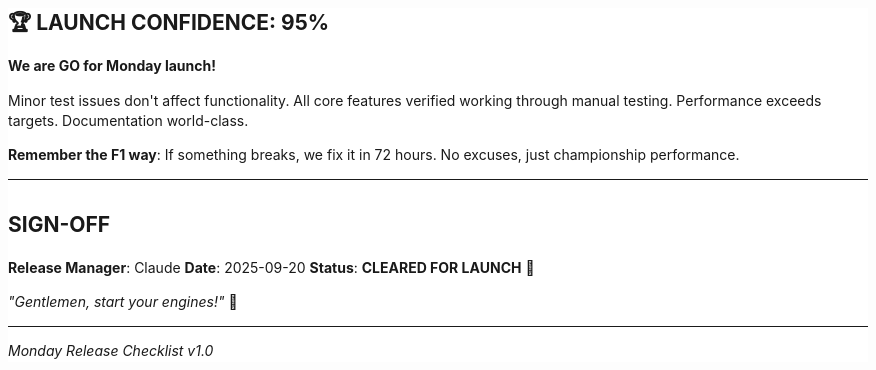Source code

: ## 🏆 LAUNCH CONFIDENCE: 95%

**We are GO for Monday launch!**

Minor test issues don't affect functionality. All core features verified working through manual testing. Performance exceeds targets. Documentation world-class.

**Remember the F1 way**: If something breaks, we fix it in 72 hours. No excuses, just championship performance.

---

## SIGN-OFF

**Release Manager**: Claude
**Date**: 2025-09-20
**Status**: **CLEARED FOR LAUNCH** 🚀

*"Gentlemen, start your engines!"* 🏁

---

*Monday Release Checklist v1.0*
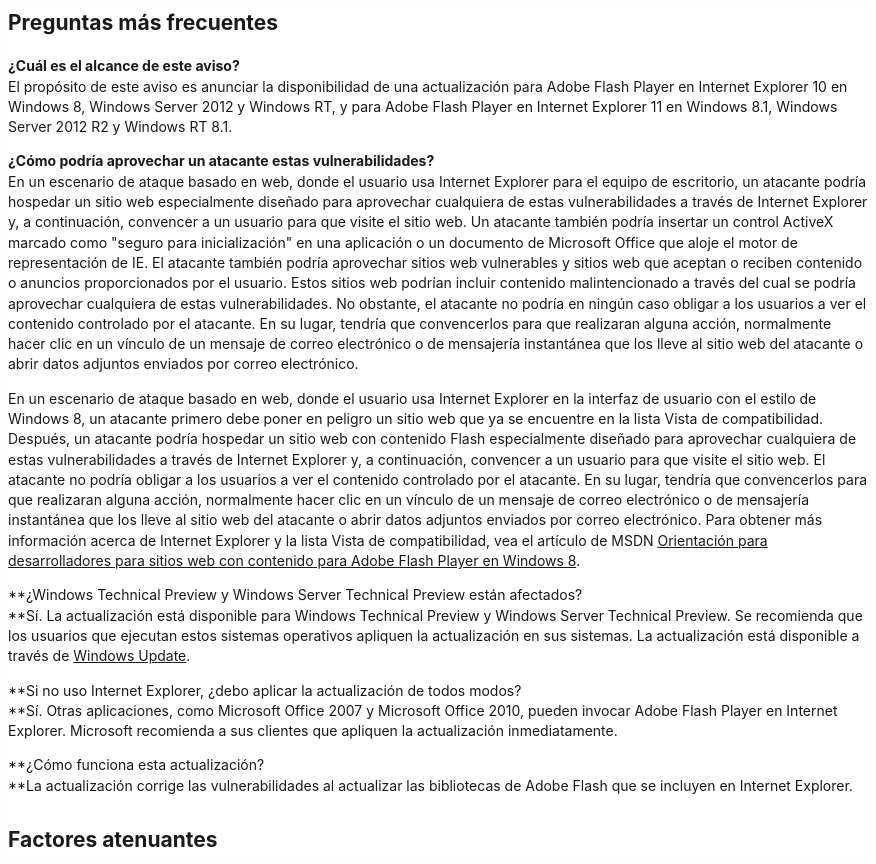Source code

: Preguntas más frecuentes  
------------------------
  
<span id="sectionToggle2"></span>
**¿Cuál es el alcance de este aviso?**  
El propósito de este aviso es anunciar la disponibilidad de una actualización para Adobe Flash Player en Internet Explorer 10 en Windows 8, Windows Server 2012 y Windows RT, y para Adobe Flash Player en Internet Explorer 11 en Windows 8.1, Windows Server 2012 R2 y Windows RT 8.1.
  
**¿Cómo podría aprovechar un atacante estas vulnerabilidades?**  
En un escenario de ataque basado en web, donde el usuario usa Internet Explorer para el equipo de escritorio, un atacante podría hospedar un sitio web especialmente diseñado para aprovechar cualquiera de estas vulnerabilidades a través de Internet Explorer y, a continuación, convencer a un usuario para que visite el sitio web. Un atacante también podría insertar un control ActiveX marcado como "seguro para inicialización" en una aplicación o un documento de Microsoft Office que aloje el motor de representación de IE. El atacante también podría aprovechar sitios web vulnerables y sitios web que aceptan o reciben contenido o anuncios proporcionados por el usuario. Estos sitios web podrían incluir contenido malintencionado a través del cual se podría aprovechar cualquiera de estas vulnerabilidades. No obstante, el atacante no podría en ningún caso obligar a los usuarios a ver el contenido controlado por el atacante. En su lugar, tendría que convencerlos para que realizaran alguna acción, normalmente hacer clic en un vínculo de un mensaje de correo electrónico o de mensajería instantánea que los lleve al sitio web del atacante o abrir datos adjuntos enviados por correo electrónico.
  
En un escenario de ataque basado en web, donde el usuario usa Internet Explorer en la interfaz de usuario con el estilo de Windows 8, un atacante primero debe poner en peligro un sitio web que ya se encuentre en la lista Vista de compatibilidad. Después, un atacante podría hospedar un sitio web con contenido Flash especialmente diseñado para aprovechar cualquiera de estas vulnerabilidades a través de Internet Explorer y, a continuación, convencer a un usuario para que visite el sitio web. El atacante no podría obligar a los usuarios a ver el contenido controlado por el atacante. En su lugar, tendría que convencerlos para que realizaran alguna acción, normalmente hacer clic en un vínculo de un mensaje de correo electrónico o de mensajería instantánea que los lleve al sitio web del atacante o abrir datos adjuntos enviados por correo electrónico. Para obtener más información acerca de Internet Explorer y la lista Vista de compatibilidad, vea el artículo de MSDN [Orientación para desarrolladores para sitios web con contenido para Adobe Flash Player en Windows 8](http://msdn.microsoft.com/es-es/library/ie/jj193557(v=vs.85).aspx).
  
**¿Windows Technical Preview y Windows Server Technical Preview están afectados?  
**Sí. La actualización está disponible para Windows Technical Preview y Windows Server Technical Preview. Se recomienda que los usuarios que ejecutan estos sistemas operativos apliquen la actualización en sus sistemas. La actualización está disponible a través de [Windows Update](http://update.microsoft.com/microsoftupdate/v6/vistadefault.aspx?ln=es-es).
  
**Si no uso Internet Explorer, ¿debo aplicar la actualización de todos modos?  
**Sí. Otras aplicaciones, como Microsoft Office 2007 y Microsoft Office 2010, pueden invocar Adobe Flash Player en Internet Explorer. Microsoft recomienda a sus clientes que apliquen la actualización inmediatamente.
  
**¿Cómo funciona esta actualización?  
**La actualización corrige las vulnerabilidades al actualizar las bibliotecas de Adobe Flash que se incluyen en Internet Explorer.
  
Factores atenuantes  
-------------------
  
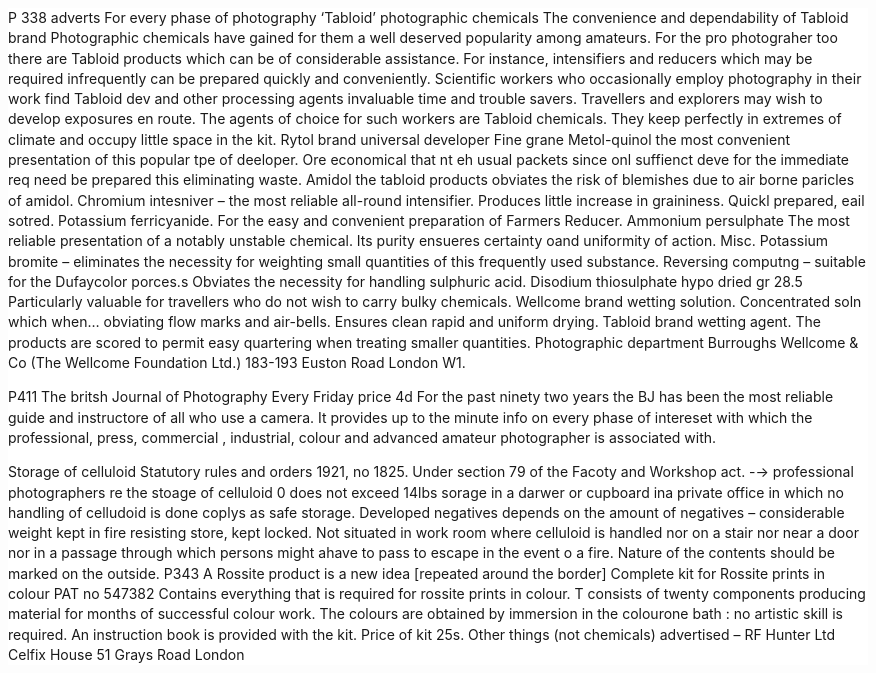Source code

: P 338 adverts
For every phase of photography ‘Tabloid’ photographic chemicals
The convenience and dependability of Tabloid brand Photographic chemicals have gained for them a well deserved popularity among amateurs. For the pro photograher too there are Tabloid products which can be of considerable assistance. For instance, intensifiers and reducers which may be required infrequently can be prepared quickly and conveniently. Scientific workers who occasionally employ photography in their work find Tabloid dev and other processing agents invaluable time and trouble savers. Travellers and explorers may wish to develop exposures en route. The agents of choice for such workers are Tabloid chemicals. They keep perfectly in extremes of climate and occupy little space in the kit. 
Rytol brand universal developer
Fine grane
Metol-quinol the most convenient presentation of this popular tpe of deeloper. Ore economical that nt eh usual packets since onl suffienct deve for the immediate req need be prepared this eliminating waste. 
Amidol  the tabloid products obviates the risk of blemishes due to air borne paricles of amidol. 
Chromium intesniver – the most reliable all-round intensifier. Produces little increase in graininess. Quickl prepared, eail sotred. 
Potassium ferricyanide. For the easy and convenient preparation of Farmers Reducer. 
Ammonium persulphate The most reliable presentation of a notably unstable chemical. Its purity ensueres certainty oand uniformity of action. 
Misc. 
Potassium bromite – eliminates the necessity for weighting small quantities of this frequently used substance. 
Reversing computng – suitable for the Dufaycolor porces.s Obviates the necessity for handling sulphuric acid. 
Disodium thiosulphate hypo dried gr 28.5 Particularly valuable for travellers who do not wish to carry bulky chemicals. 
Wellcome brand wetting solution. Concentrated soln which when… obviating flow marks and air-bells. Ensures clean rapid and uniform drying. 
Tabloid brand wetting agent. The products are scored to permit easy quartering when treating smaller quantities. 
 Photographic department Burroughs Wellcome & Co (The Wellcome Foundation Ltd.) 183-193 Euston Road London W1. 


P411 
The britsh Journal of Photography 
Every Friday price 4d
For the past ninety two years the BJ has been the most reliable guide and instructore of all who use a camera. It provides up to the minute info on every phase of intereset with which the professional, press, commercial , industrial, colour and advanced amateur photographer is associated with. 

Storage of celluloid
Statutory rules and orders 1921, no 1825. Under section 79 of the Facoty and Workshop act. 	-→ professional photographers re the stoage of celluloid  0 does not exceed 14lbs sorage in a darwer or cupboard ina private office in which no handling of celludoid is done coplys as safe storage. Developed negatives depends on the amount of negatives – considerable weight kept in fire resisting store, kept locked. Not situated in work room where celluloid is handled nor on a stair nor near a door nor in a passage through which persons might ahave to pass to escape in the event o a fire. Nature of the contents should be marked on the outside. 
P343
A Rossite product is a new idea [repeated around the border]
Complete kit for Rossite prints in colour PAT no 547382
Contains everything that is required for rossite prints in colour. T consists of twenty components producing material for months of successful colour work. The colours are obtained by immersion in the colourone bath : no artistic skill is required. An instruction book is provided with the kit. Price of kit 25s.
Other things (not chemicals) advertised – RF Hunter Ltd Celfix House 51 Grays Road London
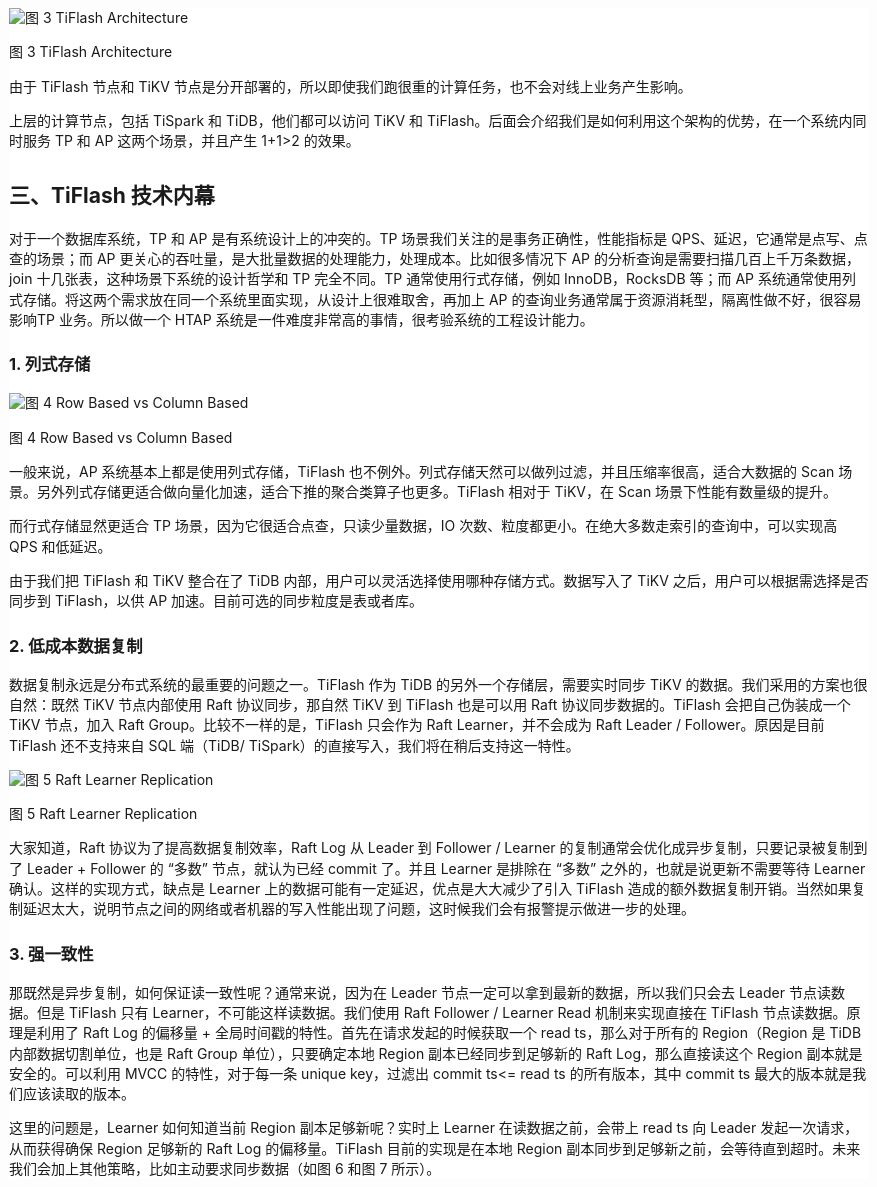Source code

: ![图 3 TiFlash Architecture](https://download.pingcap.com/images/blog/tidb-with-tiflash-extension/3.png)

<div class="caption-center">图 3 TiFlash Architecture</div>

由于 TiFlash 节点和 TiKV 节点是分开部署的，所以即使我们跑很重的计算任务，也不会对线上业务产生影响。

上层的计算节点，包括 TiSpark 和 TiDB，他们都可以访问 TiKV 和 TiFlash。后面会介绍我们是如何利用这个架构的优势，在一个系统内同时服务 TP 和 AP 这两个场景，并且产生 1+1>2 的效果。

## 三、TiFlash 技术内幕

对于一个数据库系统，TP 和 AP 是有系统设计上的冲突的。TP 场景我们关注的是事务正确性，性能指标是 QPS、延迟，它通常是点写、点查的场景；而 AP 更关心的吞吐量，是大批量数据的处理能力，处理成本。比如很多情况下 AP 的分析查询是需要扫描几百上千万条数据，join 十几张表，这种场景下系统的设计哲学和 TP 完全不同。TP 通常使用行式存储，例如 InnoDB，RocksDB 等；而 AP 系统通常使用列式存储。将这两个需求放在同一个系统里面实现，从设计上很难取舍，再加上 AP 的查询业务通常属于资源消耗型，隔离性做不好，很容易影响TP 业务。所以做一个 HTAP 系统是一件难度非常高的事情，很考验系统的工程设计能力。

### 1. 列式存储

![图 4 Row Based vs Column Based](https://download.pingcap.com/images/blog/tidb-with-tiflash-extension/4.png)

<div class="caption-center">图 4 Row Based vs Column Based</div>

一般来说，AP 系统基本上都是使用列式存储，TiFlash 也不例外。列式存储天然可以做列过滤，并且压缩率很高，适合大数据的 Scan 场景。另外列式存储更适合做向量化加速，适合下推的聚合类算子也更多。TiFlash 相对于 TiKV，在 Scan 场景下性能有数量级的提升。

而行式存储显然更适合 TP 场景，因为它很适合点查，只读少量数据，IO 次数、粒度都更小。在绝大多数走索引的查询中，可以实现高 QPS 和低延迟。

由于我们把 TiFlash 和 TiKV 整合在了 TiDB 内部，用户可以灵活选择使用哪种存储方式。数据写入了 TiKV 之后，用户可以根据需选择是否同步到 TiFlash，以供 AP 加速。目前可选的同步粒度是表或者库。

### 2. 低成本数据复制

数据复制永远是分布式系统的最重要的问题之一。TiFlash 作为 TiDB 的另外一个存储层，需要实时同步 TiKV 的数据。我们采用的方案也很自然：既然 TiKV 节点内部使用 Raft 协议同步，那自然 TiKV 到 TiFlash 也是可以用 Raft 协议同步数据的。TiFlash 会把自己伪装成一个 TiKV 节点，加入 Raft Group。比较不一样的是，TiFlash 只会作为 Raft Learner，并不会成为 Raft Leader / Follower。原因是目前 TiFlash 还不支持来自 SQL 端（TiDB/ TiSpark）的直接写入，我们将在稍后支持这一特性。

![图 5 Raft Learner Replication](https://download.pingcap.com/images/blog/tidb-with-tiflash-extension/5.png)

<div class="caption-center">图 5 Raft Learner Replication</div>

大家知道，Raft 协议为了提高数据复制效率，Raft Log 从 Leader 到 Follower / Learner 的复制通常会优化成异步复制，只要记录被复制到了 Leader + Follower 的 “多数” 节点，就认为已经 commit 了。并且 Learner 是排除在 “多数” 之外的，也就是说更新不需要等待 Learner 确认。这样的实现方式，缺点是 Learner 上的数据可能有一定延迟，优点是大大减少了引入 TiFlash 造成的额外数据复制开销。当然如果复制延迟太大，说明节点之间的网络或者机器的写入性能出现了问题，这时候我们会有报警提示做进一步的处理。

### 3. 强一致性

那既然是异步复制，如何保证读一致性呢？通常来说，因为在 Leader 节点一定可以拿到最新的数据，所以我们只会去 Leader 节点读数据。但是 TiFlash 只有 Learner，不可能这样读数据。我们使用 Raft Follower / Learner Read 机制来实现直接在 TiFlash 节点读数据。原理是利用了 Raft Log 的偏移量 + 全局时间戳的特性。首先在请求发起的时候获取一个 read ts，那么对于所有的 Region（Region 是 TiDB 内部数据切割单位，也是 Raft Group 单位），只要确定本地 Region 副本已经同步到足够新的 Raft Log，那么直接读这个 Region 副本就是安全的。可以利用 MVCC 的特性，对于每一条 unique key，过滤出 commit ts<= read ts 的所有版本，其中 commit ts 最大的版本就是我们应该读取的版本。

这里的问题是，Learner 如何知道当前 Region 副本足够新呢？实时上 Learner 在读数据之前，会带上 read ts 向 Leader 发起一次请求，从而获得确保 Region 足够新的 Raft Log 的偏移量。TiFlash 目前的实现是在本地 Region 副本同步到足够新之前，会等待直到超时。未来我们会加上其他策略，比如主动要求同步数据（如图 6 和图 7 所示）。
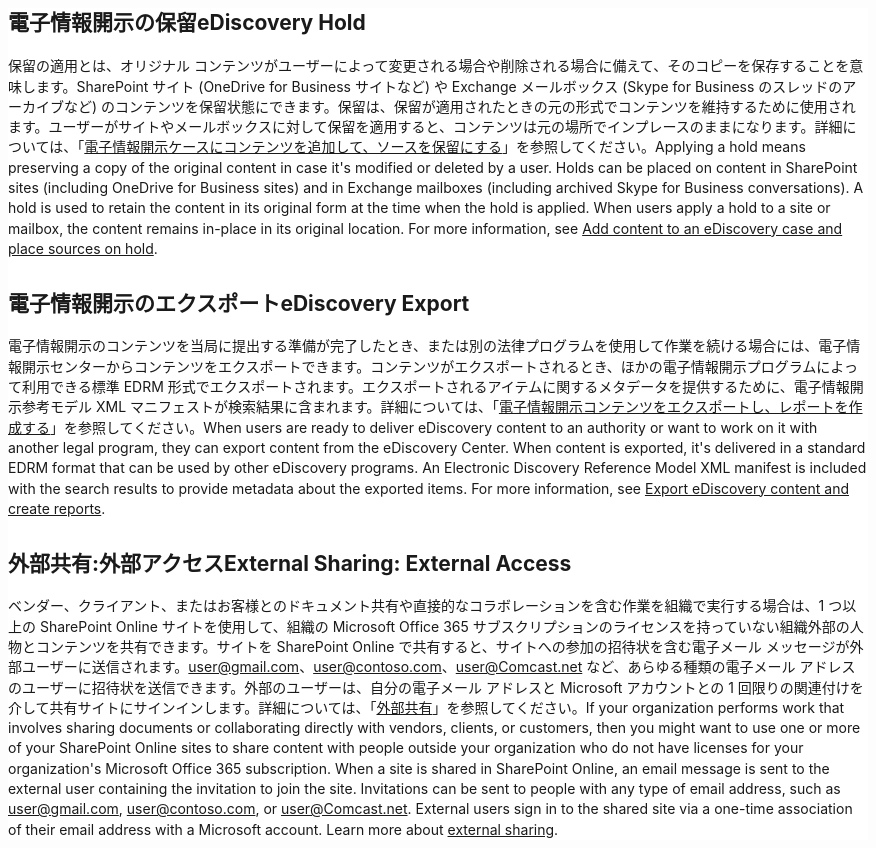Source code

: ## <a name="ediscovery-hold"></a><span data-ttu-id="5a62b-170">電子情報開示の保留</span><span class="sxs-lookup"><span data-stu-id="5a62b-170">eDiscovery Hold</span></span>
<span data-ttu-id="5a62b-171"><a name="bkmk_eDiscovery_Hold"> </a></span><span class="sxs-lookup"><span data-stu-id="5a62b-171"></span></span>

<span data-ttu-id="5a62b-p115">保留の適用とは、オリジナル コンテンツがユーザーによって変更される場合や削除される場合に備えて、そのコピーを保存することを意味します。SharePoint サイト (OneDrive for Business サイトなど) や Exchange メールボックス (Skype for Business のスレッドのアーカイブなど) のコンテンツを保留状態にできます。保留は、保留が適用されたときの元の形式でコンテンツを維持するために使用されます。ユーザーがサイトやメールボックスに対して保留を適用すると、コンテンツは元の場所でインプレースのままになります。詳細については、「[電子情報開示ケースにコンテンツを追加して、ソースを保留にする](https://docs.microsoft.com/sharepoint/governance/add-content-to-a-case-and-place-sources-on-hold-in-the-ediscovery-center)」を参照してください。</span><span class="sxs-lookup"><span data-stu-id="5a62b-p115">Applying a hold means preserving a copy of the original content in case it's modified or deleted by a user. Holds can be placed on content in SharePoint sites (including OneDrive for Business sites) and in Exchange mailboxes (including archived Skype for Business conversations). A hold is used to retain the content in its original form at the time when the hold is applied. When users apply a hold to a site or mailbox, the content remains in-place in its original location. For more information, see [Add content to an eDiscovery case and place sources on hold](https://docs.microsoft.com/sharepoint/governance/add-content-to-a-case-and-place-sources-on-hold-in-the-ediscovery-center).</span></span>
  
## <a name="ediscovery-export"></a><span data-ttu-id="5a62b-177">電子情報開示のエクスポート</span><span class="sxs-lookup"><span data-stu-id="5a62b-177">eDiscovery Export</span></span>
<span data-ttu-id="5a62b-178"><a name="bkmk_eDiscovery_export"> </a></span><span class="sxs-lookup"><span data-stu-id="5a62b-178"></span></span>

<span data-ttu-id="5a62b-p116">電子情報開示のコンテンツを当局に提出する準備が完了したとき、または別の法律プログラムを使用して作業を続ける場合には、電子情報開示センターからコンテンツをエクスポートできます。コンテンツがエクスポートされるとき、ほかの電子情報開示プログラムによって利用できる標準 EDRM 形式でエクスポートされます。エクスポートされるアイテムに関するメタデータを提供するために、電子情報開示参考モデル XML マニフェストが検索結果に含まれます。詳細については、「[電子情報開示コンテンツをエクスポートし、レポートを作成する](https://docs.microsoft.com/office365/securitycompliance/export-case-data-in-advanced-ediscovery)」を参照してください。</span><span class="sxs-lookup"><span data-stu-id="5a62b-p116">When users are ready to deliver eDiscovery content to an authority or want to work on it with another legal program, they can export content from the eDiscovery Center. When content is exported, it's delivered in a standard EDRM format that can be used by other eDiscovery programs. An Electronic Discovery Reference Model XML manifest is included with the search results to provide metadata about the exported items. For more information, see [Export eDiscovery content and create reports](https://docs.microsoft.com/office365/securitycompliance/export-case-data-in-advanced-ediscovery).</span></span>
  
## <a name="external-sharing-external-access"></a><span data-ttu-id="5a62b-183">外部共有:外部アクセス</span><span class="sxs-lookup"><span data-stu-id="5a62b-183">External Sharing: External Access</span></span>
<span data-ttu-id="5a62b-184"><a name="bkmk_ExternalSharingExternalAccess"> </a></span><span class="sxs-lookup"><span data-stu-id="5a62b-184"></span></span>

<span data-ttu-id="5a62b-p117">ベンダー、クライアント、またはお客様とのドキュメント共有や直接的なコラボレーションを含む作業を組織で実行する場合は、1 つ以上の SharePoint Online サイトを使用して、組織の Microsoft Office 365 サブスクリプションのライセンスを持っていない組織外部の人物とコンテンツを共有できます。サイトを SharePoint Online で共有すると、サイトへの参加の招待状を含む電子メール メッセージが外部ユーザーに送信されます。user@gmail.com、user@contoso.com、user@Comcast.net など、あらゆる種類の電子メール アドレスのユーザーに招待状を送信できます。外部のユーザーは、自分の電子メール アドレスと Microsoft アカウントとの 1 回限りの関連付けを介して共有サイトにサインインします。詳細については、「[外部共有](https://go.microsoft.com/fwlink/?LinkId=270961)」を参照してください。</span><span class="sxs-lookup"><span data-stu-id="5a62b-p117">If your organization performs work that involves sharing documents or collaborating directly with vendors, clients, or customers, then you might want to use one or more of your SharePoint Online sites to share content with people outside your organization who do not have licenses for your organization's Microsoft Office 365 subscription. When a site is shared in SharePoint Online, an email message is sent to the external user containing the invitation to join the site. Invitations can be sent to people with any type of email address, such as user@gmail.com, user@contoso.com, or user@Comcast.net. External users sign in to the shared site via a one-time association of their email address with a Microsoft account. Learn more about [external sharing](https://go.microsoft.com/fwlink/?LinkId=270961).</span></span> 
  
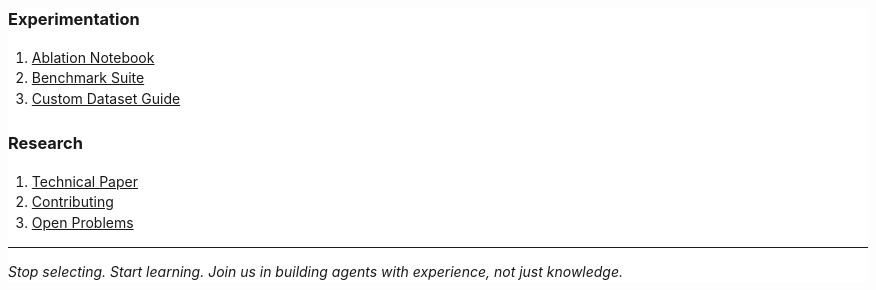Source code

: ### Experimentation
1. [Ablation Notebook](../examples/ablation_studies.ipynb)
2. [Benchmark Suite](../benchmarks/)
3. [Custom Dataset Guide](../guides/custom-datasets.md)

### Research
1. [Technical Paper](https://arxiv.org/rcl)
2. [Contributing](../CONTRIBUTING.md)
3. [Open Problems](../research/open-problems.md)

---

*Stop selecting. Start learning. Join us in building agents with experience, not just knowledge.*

- [Try it]
Would you state how many lines in the listing above contain the word "como"? Reply with the number and no other words.

- [Answer to the problem]
2